If canary inputs live in a local env file, load it through the runner:

node scripts/run-sdk-live-canaries.mjs --write-env-template .env.sdk-live.local
node scripts/run-sdk-live-canaries.mjs --runinfra-env-file <path-to-env-file> --preflight --strict --report artifacts/sdk/live-canary-readiness.json

--write-env-template <path-to-env-file> creates a static private template with canonical RUNINFRA_* names, safe defaults, blank placeholders, and commented GitHub fixture-secret names. It never copies current env values and refuses to overwrite an existing file unless --force-env-template is passed. After a blocked preflight, create a redacted missing strict live-canary env patch:

node scripts/run-sdk-live-canaries.mjs --readiness-report artifacts/sdk/live-canary-readiness.json --write-missing-env-template .env.sdk-live.missing.local

The missing strict live-canary env patch contains only missing placeholders/defaults. It never diffs an existing env file, never copies current env values, and is not promotion evidence.

Do not use Node's --env-file option in promotion commands. --runinfra-env-file <path-to-env-file> keeps env-file parsing, explicit shell-env precedence, and report redaction inside the canary runner.

Then trigger a GitHub dry-run publish from main:

gh workflow run publish.yml --repo RightNow-AI/runinfra-sdk --ref main -f package=both -f dry_run=true -f confirm_version=<version>

Actual publishing must use the same workflow with dry_run=false after CI, review, and environment approval. Do not use npm or PyPI tokens. OIDC trusted publishing is the only supported publish path.
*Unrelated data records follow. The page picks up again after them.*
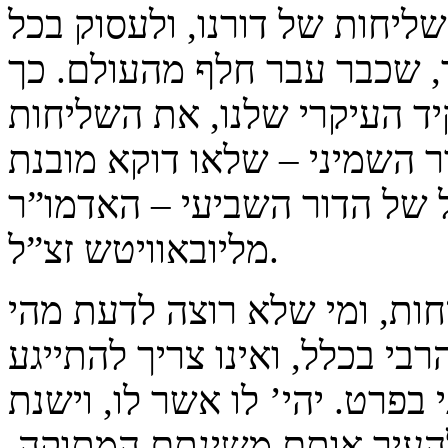
ליחות של דורנו, ולעסוק בכל
, שכבר עבר חלף מהעולם. כך
ד העיקרי שלנו, את השליחות
ר השמיני – שלאו דוקא מובנת
ל של הדור השביעי – האדמו”ר
מליובאוויטש זצ”ל.
ות, ומי שלא רוצה לדעת מהי
רבי בכלל, ואינו צריך להתייגע
פרט. יהי’ לו אשר לו, וישנת
להעיר אותם משינתם המתוקה.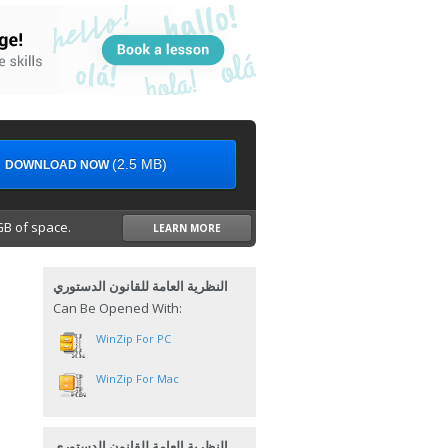
(2.5 MB)
DOWNLOAD NOW
B of space.
LEARN MORE
النظرية العامة للقانون الدستوري
Can Be Opened With:
WinZip For PC
WinZip For Mac
النظرية العامة للقانون الدستوري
A real publish must also prove registry install/import of the exact released version. The publish workflow runs per-package registry checks after each successful publish. For PyPI, registry mode verifies both the default install and a forced runinfra source/sdist install from the canonical PyPI index. For manual post-publish verification:

node scripts/verify-clean-installs.mjs --package both --mode registry --version <version>

Run the surface-coverage check before preflight so source/docs-declared public SDK methods cannot ship without canary rows. Then run the strict preflight; it fails without required model IDs, fixtures, expected transcripts, and idempotency opt-in while keeping values redacted. Then run the strict live canary matrix against the exact production gateway, workspace key, pipeline key, and deployed models that will serve customers. See the root LIVE-CANARIES.md for required env vars, strict TS/Python row parity, full-stream terminal-event checks, idempotency replay-evidence requirements, redacted report rules, and promotion report consistency checks. GA still requires live coverage for LLM, embeddings, image, TTS, ASR, and voice pipeline surfaces, plus explicit evidence that the smoke keys and temporary canary resources were removed.

Co-located voice pipelines are available through the native client.voice.pipeline.create() helper on pipeline-scoped keys. The helper posts binary audio to the pipeline-scoped /pipeline route and returns the JSON transcript / response envelope. Public webhook delivery create/list calls are intentionally unavailable until their gateway routes are verified, and they are not exposed on the SDK webhook namespace.